PULL HARD, HANG ON TIGHT, let me outta here …
Saturday, January 16, 2021 - daily column #6639
Hard work is not its own reward.
It’s just work.
It’s just hard.
It’s just sweat.
But, work with a purpose?
Now we’re talking sweet-tasting sweat and life-affirming work.
Still incredibly hard.
The notion of a charmed or easy life is fantasy, one painted by advertising copywriters and Hollywood movie marketers. True, a life we might like for that day or for a one-week fantasy vacation. But we’ll be aching for someone to yell, “Cut!” so we can return to reality…
So, if we aren’t working for the hard work, just to own the hardness of it, what are we working for?
When I was young, I thought hard work was a way to pay bills, establish a home, sustain and raise a family, take vacations, and wear our lifestyle on our sleeves – like a merit badge defined by house size, the quality of our possessions, and a cool car on the driveway. I’ve done all those things, had those things, lost those things, readjusted my wants and needs several times, and I’m still really into hard work.
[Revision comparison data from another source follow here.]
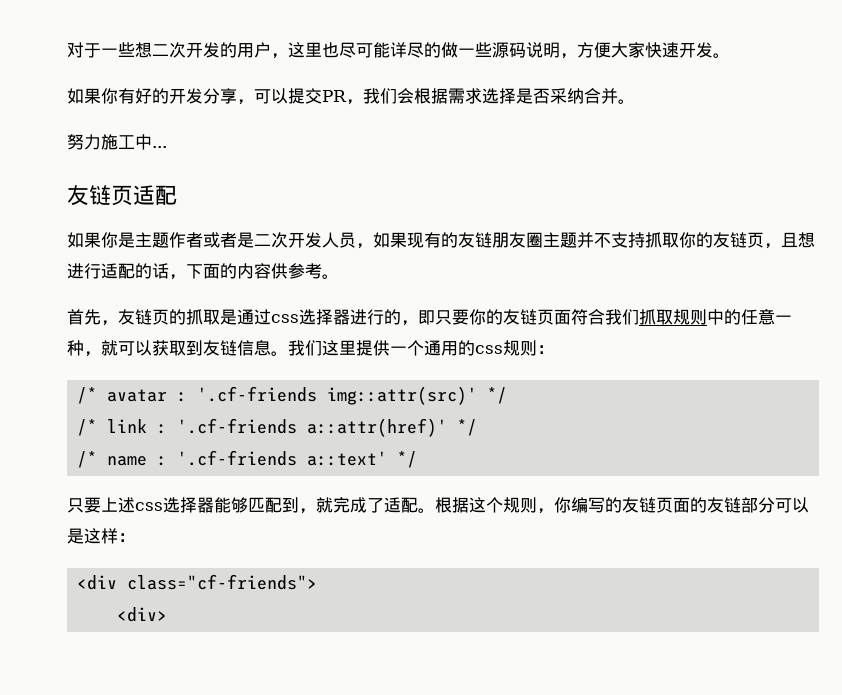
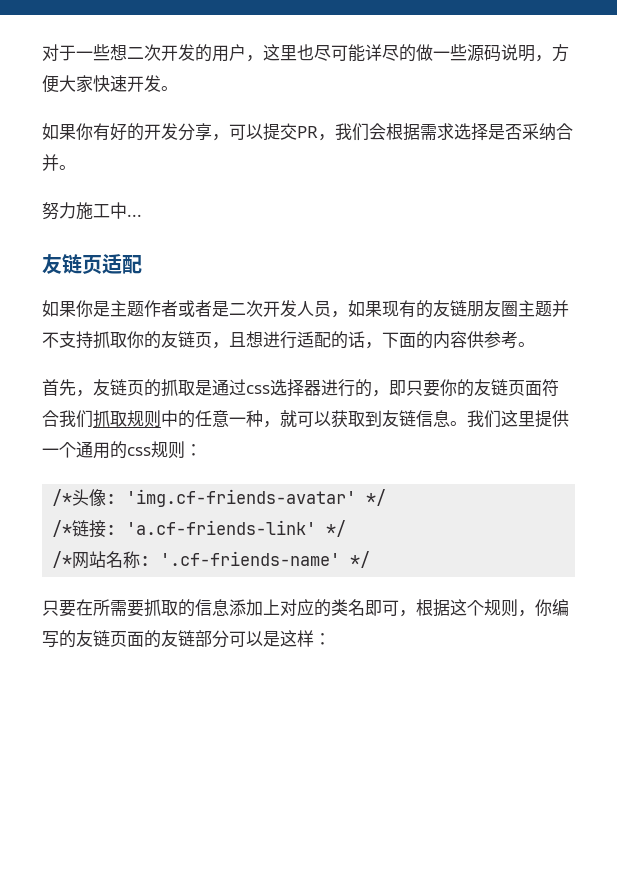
[107,386,508,405] [77,418,478,437] [77,450,418,468] [67,497,435,514] avatar : '.cf-friends img::attr(src)' */ // /* link : '.cf-friends a::attr(href)' */ // /* name : '.cf-friends a::text' */ // 只要上述css选择器能够匹配到，就完成了适配。 -> [72,489,387,507] [52,520,347,538] [52,551,371,569] [42,599,416,617] 头像: 'img.cf-friends-avatar' */ // /*链接: 'a.cf-friends-link' */ // /*网站名称: '.cf-friends-name' */ // 只要在所需要抓取的信息添加上对应的类名即可，
[77,574,318,590] [117,607,168,622] // <div class="cf-friends"> // <div> -> (331, 639) none

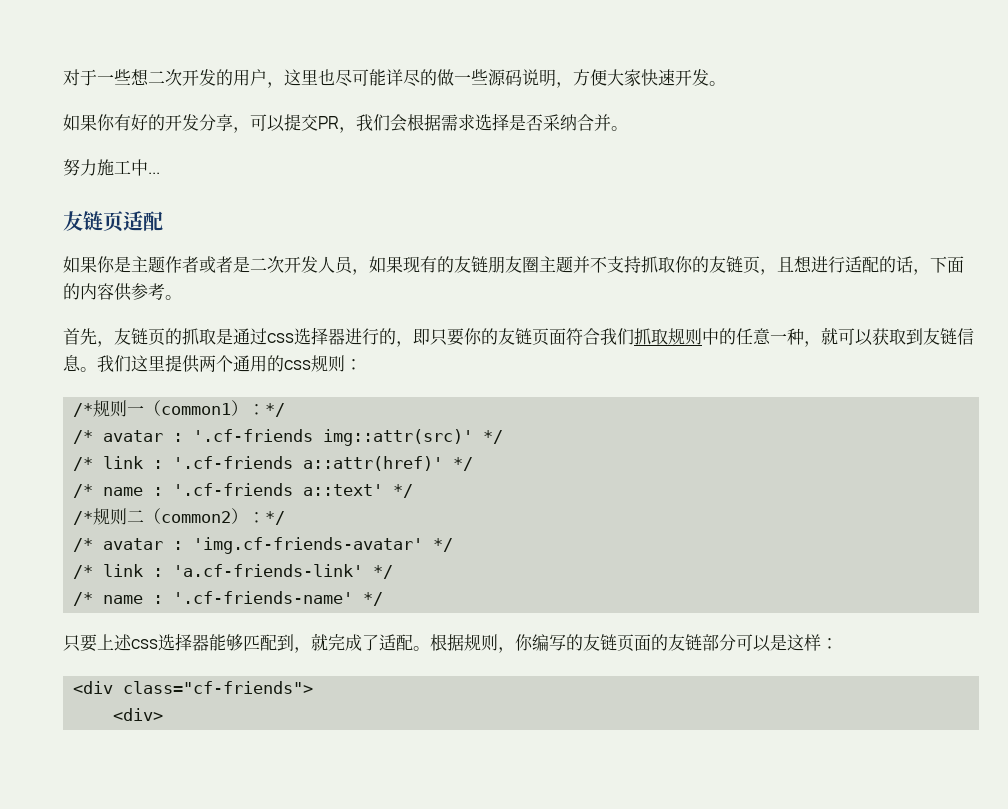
[42,448,59,456] 一 -> [199,355,216,372] 两
[72,489,107,506] 头像 -> [93,400,286,417] [73,429,504,446] [73,456,474,471] [73,483,414,498] [73,508,286,525] [73,538,164,552] 规则一（common1）：*/ // /* avatar : '.cf-friends img::attr(src)' */ // /* link : '.cf-friends a::attr(href)' */ // /* name : '.cf-friends a::text' */ // /*规则二（common2）：*/ // /* avatar
[72,520,107,538] 链接 -> [103,564,144,577] link
[72,551,141,569] 网站名称 -> [103,595,144,604] name
[76,599,484,617] 在所需要抓取的信息添加上对应的类名即可，根据这个 -> [97,633,464,653] 上述css选择器能够匹配到，就完成了适配。根据
(331, 639) none -> [73,681,314,694] [113,708,164,721] // <div class="cf-friends"> // <div>

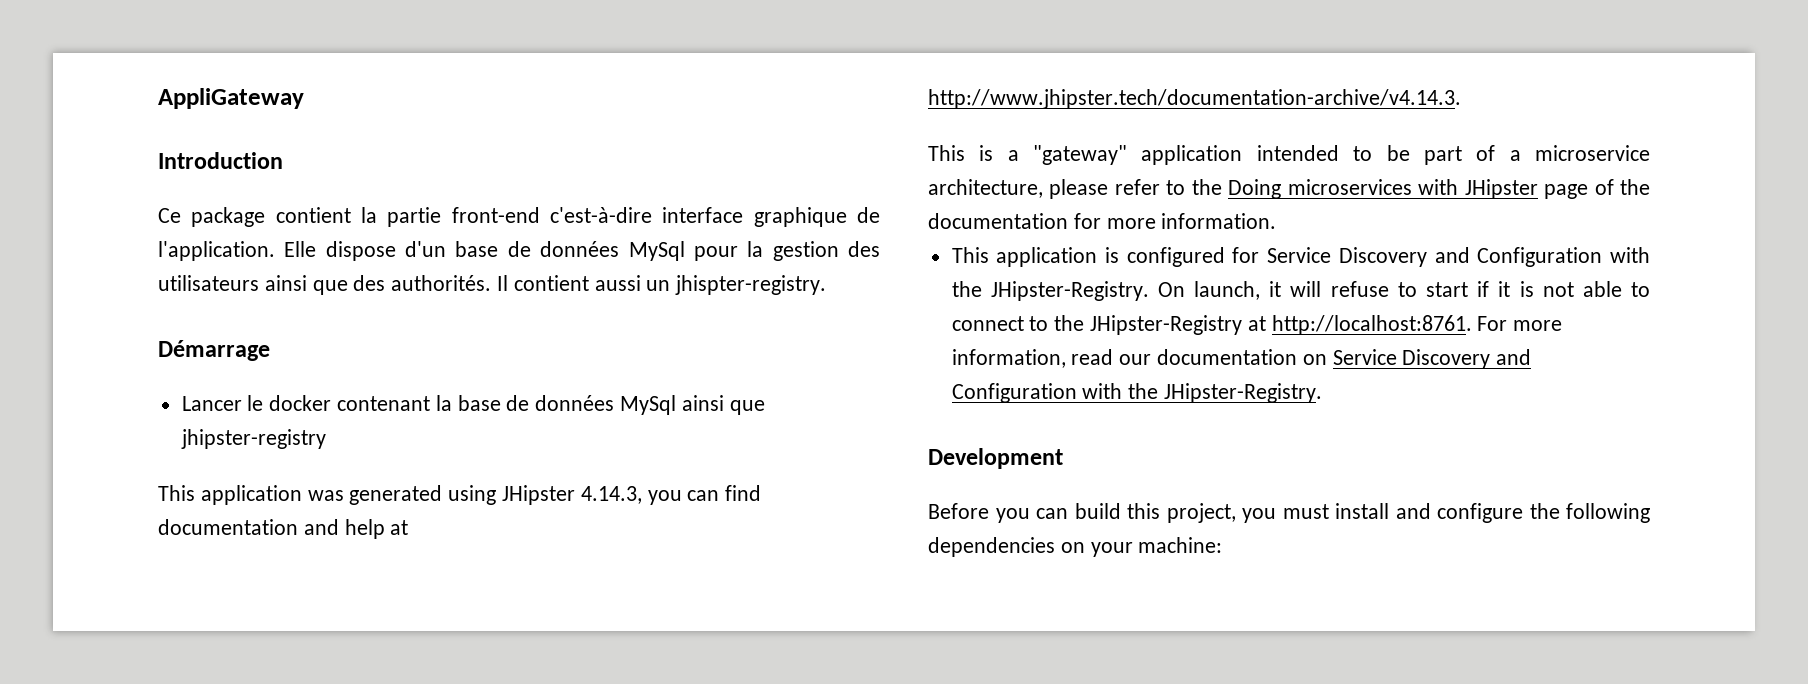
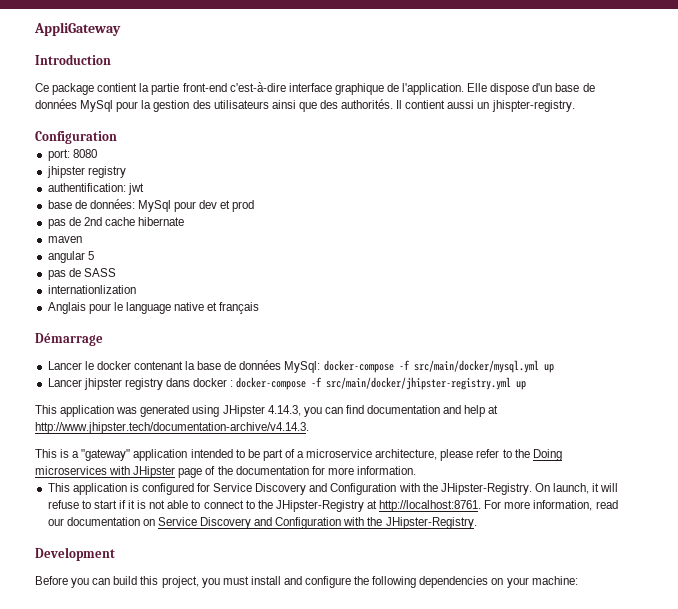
(827, 285) none -> [35,131,117,144] [47,149,97,161] [46,166,126,178] [47,183,144,195] [47,199,255,212] [47,217,185,229] [47,236,82,243] [47,251,94,263] [47,268,116,280] [47,285,136,294] [47,302,260,314] // Configuration // port: 8080 // jhipster registry // authentification: jwt // base de données: MySql pour dev et prod // pas de 2nd cache hibernate // maven // angular 5 // pas de SASS // internationlization // Anglais pour le language native et français
[620,395,765,415] [180,429,326,449] MySql ainsi que jhipster-registry -> [284,360,554,373] [47,377,527,390] MySql: docker-compose -f src/main/docker/mysql.yml up // Lancer jhipster registry dans docker : docker-compose -f src/main/docker/jhipster-registry.yml up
I knew then and still know what it is.
But still, I frequently question, ‘why it is’?
Don’t worry – don’t crawl back in the womb; it’s mostly great out here in the fresh air of the world (all recent TV news to the contrary), good people everywhere!
Life involves work, hard work. Good work. Easy work. Easy times. Time away from work. Time away from easy. It’s a circle/cycle of spreading our wings and soaring high; it’s diving hard toward a target with an accelerating risk of spectacular crashing …
The meaning of life is a never-ending quest – and mankind has always sought to find within it a philosophy, teaching, dogma, wisdom of elders, or in an easy-read book on a shelf. I often talk about Frankl’s Man’s Search for Meaning. And I often quote Anaïs Nin’s, “And the day will come when the risk to remain tight in a bud was more painful than the risk it took to blossom.”
The shortness of every human life, even with my outsized expectation of reaching 115, is less than a moment in time when compared to the age of this planet. You might argue it is a mathematical exaggeration because we should remember it took billions of years of evolving life to get to the first ‘human-like’ creature and then only 200,000 years to get to here, to now. And, you could argue that we should only count the time since the renaissance …
Yes, it all gets silly.
Because we can control, barely, only one relatively short life.
Only one person in control.
Everything that matters, and the only things that matter, are what matters to you – for you, about you, about your world, about your life.
Nobody else gets to wear the credit or shoulder the blame, or survive the shame.
It’s everyone for themselves.
It’s like the world is shooting a spit-wad with an elastic band, shooting us from birth to death.
At moments it seems to drag forever, but we must enjoy our ride because it is so precariously short.
Pull as hard as you can and let it fly …
In every moment, life is incredibly complex and fascinating, excruciating, explosively passionate, and the most beautiful struggle. Like the rosebud. Like a pregnant belly where we’ve all begun as precious personalities who’ve been flailing around too long – full of purpose and promise, crying, “Let me outta here … ”
Whether we die today, or are born today, it is that way.
And, if you are already here, it is never too late to be re-born full of zeal, and glee, and great hope for everything ahead of us.